CRISPRi screen to identify genes critical for the shear stress activation of non-adherent monocyte.

Circulating blood cells, such as leukocytes, experience significant hemodynamic stresses. These stresses are significantly higher when a patient requires mechanical support of the circulation, such as cardiopulmonary bypass. To identify molecular mechanisms by which cells sense these stresses, we utilized genome wide CRISPRi and phosphoproteomics data. These screens identified non-erythroid spectrin 1 (SPTAN1) and RAF1 as effectors of hemodynamic stress in monocytes. We show that fluid stress induces SPTAN1/RAF1 signaling to promote STIM1 and ORAI1 interaction resulting in Store-Operated Calcium Entry (SOCE) thereby driving inflammation and cell death. IL8-GFP THP-1 cells were transduced with Brunello CRISPRi lentivirus library at multiplicity of infection (MOI) of 1. Cells were sheared in an in vitro system at 2 million cells/mL at a rate of 10mL/min for 2 hours. After shear, cells were prepared for flow cytometry and fluorescence-activated cell sorting (FACS). The 10% brightest GFP cells (LH2) were collected as the experimental group. The next 25% brightest cells (LH3) and unsheared transduced cells were collected. DNA was isolated and sequenced for the gRNAs. MAGeCKFlute was used to analyze the sequencing data.

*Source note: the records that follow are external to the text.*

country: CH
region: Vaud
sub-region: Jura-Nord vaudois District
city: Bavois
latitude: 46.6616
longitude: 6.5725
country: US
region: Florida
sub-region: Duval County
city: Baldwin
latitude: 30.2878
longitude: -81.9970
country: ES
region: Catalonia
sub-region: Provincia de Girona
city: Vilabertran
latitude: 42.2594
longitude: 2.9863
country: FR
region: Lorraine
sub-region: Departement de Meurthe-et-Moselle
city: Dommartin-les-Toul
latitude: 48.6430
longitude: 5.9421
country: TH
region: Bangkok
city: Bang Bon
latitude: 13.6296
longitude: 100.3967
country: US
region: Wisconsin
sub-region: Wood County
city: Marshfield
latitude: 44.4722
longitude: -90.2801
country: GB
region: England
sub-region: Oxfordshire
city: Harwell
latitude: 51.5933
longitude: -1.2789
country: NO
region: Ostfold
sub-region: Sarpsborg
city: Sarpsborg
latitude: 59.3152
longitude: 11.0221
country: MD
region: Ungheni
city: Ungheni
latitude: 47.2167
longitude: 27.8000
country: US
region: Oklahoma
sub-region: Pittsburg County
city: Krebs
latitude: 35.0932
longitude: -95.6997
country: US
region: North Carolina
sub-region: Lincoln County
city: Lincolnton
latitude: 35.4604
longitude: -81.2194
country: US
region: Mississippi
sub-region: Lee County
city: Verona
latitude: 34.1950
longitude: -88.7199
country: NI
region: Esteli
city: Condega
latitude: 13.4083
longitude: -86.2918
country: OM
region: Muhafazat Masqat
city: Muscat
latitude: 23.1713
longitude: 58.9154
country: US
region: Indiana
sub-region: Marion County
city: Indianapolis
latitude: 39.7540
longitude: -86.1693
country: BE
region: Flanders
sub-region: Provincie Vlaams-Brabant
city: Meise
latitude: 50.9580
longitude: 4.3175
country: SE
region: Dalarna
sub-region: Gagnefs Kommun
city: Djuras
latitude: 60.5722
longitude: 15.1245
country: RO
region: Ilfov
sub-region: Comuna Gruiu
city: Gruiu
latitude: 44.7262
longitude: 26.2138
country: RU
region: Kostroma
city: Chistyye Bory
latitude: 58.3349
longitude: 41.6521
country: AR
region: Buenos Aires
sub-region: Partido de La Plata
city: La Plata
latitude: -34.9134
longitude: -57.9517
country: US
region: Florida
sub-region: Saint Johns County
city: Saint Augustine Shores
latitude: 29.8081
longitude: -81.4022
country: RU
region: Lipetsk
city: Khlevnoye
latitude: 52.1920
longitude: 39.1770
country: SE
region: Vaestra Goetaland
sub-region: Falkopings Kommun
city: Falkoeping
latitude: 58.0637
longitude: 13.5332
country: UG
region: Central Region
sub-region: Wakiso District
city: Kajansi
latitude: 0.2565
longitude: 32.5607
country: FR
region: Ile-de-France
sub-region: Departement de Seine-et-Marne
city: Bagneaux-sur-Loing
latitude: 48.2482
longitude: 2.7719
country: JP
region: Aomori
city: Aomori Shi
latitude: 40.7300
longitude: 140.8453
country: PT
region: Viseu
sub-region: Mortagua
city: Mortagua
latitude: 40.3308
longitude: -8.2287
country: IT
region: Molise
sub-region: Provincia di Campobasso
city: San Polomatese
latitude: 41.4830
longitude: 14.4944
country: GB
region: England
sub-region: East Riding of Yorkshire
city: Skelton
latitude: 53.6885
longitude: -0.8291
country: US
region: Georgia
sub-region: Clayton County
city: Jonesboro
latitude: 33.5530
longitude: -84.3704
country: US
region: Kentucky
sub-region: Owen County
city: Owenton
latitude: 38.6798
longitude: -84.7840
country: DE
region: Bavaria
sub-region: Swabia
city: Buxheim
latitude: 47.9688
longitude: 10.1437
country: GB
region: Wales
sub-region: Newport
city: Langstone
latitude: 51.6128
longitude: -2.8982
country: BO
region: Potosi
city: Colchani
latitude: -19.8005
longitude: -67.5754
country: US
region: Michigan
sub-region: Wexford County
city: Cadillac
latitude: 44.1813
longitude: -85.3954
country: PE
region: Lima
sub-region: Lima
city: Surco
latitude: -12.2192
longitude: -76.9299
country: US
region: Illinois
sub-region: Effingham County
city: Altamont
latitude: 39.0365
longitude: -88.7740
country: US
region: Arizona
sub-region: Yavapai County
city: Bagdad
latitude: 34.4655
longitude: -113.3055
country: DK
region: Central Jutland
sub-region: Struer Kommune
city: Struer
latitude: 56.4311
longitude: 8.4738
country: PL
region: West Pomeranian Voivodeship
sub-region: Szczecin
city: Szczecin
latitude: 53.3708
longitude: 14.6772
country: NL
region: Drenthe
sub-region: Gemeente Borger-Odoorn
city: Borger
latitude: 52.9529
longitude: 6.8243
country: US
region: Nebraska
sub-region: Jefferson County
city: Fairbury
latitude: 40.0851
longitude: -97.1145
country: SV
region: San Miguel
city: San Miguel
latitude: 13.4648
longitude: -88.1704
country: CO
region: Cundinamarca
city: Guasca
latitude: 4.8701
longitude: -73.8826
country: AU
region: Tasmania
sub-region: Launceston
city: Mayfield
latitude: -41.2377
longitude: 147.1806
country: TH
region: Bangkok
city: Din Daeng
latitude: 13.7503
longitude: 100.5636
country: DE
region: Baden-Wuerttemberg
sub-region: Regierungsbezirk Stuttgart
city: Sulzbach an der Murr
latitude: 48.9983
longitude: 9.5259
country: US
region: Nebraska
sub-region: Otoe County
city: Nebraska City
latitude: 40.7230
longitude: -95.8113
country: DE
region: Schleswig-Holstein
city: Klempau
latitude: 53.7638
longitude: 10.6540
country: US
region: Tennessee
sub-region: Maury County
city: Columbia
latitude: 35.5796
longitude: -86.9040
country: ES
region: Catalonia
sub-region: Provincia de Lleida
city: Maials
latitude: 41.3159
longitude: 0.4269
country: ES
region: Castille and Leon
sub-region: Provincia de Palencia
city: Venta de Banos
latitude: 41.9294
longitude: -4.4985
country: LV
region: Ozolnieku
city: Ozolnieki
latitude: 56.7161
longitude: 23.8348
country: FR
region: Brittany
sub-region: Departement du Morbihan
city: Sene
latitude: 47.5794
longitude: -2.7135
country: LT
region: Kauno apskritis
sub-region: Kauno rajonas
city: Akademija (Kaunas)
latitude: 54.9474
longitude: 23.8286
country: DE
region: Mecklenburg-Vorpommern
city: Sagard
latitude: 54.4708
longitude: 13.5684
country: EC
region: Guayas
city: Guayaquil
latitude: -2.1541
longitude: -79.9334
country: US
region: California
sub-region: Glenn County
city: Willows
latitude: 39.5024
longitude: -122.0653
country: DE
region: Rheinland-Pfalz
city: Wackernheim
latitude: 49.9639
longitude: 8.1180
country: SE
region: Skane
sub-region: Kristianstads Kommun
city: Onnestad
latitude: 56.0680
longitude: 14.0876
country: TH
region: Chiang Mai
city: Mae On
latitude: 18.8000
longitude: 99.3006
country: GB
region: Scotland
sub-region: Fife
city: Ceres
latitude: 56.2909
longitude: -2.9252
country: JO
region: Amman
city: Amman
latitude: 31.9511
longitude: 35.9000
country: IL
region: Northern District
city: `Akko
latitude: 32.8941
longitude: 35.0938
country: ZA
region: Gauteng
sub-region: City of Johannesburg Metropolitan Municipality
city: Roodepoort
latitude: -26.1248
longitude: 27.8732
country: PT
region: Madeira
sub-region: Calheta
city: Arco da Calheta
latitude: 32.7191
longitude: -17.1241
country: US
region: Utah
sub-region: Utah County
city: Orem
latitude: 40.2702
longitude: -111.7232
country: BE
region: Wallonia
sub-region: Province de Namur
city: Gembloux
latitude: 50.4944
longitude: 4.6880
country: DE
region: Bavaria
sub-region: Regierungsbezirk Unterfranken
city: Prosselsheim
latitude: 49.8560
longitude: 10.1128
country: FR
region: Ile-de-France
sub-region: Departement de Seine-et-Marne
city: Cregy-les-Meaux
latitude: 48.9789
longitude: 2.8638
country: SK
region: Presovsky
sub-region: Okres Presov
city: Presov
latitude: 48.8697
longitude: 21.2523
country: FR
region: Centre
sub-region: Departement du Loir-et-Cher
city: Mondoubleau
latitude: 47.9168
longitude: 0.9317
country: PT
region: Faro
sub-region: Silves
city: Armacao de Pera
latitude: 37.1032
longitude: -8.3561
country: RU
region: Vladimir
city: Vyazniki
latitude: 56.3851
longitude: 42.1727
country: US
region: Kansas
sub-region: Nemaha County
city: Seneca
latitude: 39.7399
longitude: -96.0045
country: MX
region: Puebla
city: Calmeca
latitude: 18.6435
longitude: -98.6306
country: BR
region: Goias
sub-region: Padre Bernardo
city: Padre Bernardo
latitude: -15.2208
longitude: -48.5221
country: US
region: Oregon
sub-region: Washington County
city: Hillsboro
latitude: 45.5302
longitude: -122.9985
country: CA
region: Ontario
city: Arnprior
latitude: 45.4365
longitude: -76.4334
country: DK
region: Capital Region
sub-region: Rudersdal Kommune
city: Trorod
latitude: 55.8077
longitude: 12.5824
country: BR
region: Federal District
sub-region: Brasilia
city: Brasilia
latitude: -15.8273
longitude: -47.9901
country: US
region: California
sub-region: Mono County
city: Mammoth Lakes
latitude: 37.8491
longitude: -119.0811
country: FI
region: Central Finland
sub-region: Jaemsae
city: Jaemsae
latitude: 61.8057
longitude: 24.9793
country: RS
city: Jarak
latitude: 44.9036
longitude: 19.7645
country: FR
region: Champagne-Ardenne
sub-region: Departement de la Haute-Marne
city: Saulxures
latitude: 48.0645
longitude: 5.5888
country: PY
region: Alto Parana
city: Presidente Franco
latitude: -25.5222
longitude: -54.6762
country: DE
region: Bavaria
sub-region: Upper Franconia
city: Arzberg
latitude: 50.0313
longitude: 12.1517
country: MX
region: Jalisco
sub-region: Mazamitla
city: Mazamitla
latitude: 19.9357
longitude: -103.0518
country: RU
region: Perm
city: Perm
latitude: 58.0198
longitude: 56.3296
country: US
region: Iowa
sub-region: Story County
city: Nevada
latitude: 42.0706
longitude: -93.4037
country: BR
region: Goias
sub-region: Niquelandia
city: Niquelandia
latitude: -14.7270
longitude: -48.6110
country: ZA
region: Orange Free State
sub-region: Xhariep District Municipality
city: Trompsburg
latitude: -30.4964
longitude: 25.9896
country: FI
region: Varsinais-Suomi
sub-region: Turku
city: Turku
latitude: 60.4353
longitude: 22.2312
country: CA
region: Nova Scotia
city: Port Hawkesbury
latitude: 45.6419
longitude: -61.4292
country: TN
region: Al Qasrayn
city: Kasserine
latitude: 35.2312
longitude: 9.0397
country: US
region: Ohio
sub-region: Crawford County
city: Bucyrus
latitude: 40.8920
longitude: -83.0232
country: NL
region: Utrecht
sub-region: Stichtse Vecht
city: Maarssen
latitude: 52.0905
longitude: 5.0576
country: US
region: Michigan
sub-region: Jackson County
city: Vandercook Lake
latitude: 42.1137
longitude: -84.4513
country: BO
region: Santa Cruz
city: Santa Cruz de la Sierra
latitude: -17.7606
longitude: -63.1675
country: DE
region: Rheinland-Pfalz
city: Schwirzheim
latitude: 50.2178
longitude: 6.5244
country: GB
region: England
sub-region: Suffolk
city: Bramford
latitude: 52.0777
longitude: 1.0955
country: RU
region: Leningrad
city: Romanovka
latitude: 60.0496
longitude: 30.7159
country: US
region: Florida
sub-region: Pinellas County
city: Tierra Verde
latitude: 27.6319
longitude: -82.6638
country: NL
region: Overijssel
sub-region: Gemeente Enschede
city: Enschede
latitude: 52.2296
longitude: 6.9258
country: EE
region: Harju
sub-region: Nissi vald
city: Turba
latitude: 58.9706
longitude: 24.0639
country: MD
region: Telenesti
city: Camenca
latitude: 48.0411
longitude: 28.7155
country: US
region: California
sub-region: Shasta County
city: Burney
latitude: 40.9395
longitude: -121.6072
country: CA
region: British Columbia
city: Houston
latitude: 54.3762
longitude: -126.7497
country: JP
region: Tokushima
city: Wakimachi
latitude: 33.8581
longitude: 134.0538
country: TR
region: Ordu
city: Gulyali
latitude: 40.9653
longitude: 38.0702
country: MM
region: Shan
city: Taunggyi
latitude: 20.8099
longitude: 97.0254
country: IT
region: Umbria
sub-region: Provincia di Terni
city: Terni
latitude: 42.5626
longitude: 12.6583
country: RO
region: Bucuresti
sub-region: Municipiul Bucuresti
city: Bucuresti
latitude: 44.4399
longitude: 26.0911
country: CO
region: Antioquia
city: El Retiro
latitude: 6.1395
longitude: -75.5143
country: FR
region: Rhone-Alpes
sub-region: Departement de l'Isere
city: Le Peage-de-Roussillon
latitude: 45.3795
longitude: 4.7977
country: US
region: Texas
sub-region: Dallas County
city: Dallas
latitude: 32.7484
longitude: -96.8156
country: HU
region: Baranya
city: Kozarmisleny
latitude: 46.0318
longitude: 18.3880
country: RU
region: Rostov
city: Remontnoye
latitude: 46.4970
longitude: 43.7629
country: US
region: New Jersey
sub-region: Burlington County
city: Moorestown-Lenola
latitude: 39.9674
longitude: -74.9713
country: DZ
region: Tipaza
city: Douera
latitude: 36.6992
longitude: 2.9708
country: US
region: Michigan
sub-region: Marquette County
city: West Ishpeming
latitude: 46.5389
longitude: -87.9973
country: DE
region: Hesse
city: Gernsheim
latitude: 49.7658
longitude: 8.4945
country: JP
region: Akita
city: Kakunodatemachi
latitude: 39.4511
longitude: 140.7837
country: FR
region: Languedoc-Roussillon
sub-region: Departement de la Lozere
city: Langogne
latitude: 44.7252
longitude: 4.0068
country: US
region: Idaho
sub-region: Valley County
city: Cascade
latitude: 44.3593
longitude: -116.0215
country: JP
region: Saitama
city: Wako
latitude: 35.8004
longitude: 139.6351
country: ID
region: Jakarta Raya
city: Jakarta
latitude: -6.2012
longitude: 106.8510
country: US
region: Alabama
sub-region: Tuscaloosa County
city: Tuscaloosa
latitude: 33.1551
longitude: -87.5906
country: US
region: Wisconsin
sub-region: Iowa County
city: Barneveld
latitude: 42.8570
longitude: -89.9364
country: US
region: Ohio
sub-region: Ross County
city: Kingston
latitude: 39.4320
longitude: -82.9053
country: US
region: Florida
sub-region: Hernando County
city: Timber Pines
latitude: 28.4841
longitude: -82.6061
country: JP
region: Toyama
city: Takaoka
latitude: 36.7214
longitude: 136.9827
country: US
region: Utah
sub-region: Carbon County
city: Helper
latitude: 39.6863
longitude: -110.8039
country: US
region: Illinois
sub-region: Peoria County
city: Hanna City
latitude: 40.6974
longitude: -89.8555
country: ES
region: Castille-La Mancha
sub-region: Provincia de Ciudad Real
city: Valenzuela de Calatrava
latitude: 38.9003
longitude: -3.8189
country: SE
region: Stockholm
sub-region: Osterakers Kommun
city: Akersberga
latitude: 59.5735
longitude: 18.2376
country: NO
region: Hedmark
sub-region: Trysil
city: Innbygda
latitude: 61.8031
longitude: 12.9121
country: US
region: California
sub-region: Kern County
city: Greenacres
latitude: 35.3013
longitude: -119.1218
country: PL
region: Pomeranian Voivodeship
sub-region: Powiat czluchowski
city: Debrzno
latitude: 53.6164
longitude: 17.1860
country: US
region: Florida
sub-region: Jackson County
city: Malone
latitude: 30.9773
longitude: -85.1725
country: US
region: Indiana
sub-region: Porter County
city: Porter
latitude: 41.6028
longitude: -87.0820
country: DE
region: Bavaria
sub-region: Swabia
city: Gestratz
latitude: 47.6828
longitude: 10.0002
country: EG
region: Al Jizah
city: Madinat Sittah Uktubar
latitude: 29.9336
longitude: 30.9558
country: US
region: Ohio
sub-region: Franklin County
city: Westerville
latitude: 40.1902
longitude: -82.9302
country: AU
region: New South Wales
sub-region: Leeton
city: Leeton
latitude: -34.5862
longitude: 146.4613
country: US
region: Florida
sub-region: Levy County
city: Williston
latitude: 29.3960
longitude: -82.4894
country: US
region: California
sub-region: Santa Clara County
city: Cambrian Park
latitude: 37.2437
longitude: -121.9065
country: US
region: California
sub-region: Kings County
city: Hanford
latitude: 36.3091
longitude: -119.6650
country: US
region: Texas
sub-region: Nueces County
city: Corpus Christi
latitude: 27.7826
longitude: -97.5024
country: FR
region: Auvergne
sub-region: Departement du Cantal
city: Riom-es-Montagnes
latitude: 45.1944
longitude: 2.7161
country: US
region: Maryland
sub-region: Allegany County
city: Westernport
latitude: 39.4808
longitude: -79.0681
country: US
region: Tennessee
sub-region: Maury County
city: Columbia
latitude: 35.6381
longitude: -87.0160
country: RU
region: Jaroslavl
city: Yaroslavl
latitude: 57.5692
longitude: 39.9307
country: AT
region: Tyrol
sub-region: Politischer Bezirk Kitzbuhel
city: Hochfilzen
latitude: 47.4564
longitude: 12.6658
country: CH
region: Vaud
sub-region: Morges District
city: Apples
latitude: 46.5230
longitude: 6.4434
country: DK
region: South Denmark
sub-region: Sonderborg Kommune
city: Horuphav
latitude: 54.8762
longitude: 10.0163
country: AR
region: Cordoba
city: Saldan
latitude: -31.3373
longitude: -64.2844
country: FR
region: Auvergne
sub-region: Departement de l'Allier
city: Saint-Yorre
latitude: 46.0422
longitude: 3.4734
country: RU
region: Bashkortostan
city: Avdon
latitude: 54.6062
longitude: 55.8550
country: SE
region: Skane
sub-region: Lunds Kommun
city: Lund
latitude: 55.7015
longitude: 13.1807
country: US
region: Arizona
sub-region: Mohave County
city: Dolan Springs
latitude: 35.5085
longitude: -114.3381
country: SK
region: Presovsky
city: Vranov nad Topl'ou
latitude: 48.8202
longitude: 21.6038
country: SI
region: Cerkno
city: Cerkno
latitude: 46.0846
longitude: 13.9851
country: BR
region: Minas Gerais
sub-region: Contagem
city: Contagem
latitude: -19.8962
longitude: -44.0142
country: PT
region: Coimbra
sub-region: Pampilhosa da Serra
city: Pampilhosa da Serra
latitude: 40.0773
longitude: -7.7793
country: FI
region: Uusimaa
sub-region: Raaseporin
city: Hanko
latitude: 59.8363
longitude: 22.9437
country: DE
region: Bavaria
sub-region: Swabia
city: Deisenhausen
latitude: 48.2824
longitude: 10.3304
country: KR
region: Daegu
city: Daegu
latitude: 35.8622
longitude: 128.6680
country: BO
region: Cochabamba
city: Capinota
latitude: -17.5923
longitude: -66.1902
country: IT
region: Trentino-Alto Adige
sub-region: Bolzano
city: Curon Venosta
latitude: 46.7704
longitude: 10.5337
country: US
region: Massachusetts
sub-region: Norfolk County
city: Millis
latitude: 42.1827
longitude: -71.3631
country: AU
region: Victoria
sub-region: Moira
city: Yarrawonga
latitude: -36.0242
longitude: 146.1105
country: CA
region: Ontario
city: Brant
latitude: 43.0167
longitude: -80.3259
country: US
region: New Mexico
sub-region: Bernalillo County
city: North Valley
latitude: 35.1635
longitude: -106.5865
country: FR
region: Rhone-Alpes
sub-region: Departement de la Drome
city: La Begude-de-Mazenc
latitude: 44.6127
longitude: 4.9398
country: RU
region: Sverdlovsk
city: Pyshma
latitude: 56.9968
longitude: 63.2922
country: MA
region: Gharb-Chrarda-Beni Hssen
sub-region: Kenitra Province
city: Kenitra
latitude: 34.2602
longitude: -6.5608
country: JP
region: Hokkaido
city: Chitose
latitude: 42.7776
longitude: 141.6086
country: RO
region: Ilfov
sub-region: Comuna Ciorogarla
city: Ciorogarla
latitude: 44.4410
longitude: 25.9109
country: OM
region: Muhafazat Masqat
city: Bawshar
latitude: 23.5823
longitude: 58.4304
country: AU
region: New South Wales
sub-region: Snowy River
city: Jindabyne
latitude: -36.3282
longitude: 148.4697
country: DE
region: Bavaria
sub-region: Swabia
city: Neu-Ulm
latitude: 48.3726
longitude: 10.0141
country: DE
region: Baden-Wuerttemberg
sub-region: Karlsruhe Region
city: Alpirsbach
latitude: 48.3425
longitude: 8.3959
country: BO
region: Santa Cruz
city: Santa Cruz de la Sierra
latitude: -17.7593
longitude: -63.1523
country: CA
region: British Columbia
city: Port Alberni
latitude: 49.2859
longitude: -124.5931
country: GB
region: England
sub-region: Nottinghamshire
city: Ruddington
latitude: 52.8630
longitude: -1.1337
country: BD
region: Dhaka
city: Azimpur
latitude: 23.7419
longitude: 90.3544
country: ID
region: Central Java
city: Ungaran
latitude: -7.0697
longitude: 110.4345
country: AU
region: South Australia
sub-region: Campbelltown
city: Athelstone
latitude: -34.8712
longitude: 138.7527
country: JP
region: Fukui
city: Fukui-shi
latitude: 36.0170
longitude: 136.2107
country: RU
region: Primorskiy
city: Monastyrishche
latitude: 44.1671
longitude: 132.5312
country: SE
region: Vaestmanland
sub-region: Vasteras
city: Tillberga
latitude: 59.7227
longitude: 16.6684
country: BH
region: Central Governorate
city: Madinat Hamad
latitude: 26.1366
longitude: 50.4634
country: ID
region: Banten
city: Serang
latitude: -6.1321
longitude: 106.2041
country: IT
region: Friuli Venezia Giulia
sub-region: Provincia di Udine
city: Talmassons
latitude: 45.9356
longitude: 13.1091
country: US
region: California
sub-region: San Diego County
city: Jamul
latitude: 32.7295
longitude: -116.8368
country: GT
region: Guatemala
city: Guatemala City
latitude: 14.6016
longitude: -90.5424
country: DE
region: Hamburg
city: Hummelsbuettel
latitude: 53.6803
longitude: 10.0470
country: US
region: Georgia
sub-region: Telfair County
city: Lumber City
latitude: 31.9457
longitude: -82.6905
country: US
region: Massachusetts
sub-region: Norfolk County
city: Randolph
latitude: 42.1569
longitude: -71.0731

循环血细胞（如白细胞）会受到显著的血流动力学应力。当患者需要循环机械辅助支持（如心肺转流）时，此类应力水平会显著升高。为阐明细胞感知此类应力的分子机制，本研究使用了全基因组CRISPR干扰（CRISPRi）与磷酸化蛋白质组学数据。上述筛选结果显示，非红细胞血影蛋白1（SPTAN1）与RAF1可作为单核细胞中血流动力学应力的效应分子。本研究证实，流体应力可激活SPTAN1/RAF1信号通路，促进STIM1与ORAI1的相互作用，进而触发钙池操纵性钙内流（SOCE），最终介导炎症反应与细胞死亡。本研究以感染复数（MOI）为1的Brunello CRISPR干扰慢病毒文库转导IL8-GFP标记的THP-1细胞。将细胞置于体外流体剪切系统中，以2×10^6 细胞/mL的密度、10mL/min的流速剪切处理2小时。剪切处理结束后，对细胞进行流式细胞术与荧光激活细胞分选（FACS）制备。收集荧光强度最高的10% GFP阳性细胞（LH2组）作为实验组，同时收集荧光强度次之的25% GFP阳性细胞（LH3组）与未经过剪切处理的转导细胞。提取细胞基因组DNA并对向导RNA（gRNAs）进行测序。使用MAGeCKFlute工具对测序数据进行分析。